– У вас был сын, – тихо сказала Маша. Она могла добавить: он скончался сегодня от огнестрельного ранения, не совместимого с жизнью, и, стыдно признаться, я этому рада. Но вместо этого сказала: – И есть – внук. Прекрасный хирург и замечательный человек.
А старик, напротив, вдруг улыбнулся такой мальчишеской, полной чистой радости улыбкой, что у Маши защипало в глазах.
– Боже мой, Машенька, спасибо! Ведь это же счастье! Неожиданный подарок судьбы! – он вынул из кармана домашних брюк огромный носовой платок и трубно высморкался. – Простите. Но ведь всю жизнь – один, как сыч!
– Почему? – вырвалось у Маши. Это был абсолютно нескромный вопрос, но как удержаться? Почему такой умный, добрый человек столько лет оставался один?
А старик, напротив, вдруг перестал улыбаться. Эта смена погоды на лице была столь внезапной, что Маша испугалась.
– Потому что однажды, Машенька, очень давно, – усмехнулся он, – одна дама показала мне, на что способны женщины в принципе. И с тех пор каждый раз, когда у меня случался роман с какой-нибудь милой, славной девушкой, я прикидывал: а эта – смогла бы? И в результате, вконец измучив себя такими вопросами, всегда отступал, – он покрутил в руках чайную ложечку, виновато поглядел на Машу. – Ибо кто может знать – наверняка?
Маша вздохнула:
– Что она сделала, Алексей Иванович?
Но Лоскудов только жалко улыбнулся и покачал головой: не спрашивайте.

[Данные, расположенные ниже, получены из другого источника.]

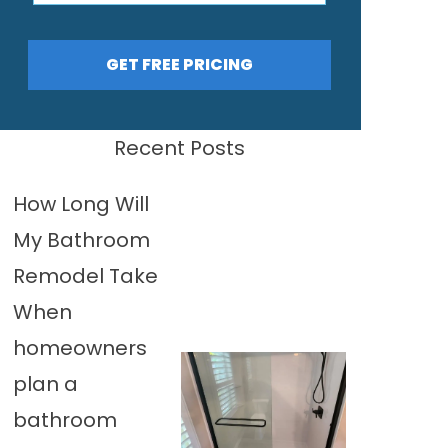
GET FREE PRICING
Recent Posts
How Long Will
My Bathroom
Remodel Take
When
homeowners
plan a
bathroom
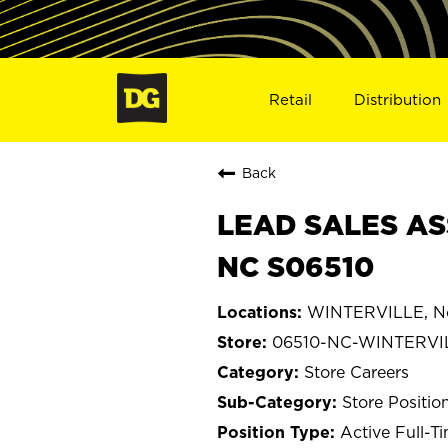
Retail
Distribution
Back
LEAD SALES AS
NC S06510
WINTERVILLE, No
06510-NC-WINTERVI
Store Careers
Store Positio
Active Full-T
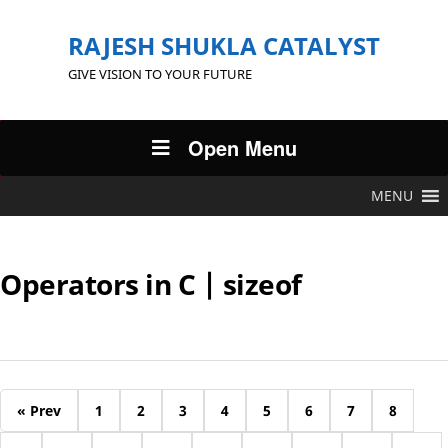
RAJESH SHUKLA CATALYST
GIVE VISION TO YOUR FUTURE
Open Menu
MENU
Operators in C | sizeof
« Prev
1
2
3
4
5
6
7
8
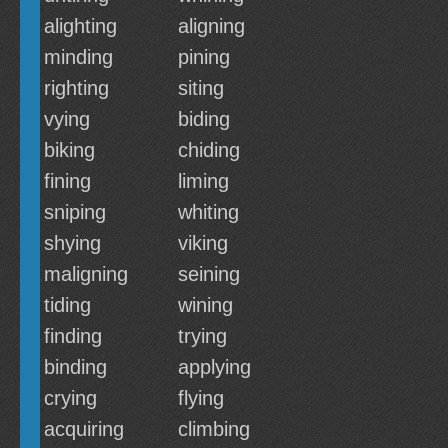
alighting
aligning
minding
pining
righting
siting
vying
biding
biking
chiding
fining
liming
sniping
whiting
shying
viking
maligning
seining
tiding
wining
finding
trying
binding
applying
crying
flying
acquiring
climbing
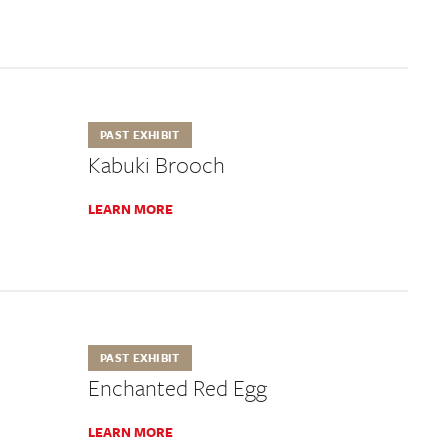
PAST EXHIBIT
Kabuki Brooch
LEARN MORE
PAST EXHIBIT
Enchanted Red Egg
LEARN MORE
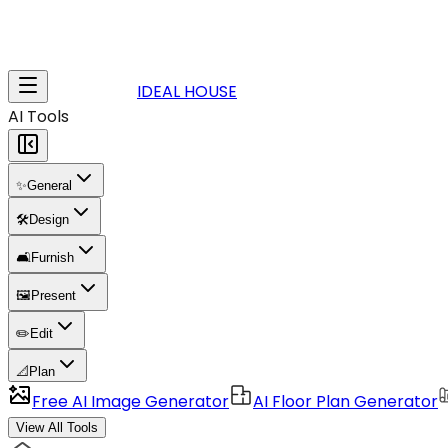
IDEAL HOUSE
AI Tools
✨
General
🛠️
Design
🛋️
Furnish
🖼️
Present
✏️
Edit
📐
Plan
Free AI Image Generator
AI Floor Plan Generator
View All Tools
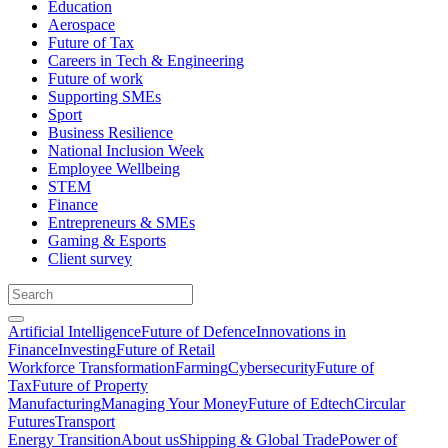
Education
Aerospace
Future of Tax
Careers in Tech & Engineering
Future of work
Supporting SMEs
Sport
Business Resilience
National Inclusion Week
Employee Wellbeing
STEM
Finance
Entrepreneurs & SMEs
Gaming & Esports
Client survey
Artificial Intelligence
Future of Defence
Innovations in
Finance
Investing
Future of Retail
Workforce Transformation
Farming
Cybersecurity
Future of
Tax
Future of Property
Manufacturing
Managing Your Money
Future of Edtech
Circular
Futures
Transport
Energy Transition
About us
Shipping & Global Trade
Power of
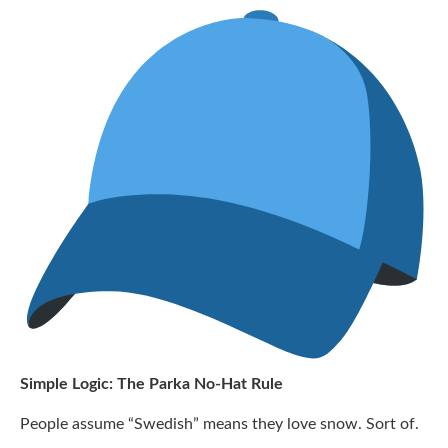
Simple Logic: The Parka No-Hat Rule
People assume “Swedish” means they love snow. Sort of.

Она сидит, прислонившись к стене, и оглядывается по сторонам. Медальон с Терпсихорой над камином – разбит. От музы танца остался лишь кусочек развевающейся на нездешнем ветру туники, обнаженный локоть да головка в профиль. Вместо всего остального – темная дыра. Рядом на стене – след от пули. Там же – отпечаток кровавой пятерни. Надо будет снова штукатурить, белить.

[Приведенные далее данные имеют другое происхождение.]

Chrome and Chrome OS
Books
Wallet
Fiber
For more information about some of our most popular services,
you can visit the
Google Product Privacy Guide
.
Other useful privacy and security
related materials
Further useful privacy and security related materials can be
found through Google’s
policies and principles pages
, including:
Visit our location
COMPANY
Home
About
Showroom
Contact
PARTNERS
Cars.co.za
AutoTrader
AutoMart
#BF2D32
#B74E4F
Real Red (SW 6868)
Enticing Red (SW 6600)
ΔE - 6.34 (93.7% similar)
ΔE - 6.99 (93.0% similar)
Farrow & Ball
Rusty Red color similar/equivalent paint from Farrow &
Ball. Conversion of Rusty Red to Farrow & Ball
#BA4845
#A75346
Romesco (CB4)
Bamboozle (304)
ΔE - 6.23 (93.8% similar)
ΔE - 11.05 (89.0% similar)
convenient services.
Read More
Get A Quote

– У меня есть знакомый реставратор, – кивая в сторону медальона, говорит Иван. – Я ему вырезал желчный пузырь.
Ксюша улыбается, нащупывает его руку.
– У тебя другие-то знакомые есть? Которым ты ничего не вырезал?
– Есть, – кивает он устало. И целует ее в висок. – Но мало.
Потом, кряхтя – все-таки этот выход в супергерои дался ему нелегко, – встает и приближается к камину. Подбирает с каминной полки алебастровый осколок: то ли грудь музы, то ли живот.
– Обидно, – говорит Ксюша, у которой нет сил даже подняться. Теплые волны облегчения плещут вокруг, нежно убаюкивают. – И в блокаду при бомбардировках не пострадал, и в коммунальную эпоху никто на него не покусился, а тут – на тебе. Шальная пуля.
Но Иван хмурится и лезет в черный, открывшийся зев. Ксюша молча смотрит, как он вынимает оттуда связку писем: их штук пятьдесят, перетянутых простой бечевкой. Несет их Ксюше, садится рядом. Она, хмурясь, смотрит на пачку в руках. На ней нет пыли. Конверты не пожелтели в своем тайнике, чернила не выцвели. Будто их отправили на прошлой неделе. Но почерк – прекрасный, каллиграфический, такому не учили даже в советской школе. Гимназический почерк. Дореволюционный. Эта завитушка над заглавной Г и залихватский хвостик маленькой «Д», идущий не вниз, а вверх и влево в адресе: канал Грибоедова. Конверт был распечатан. Ксения осторожно вынула тонкий листок, исписанный тем же изысканным почерком.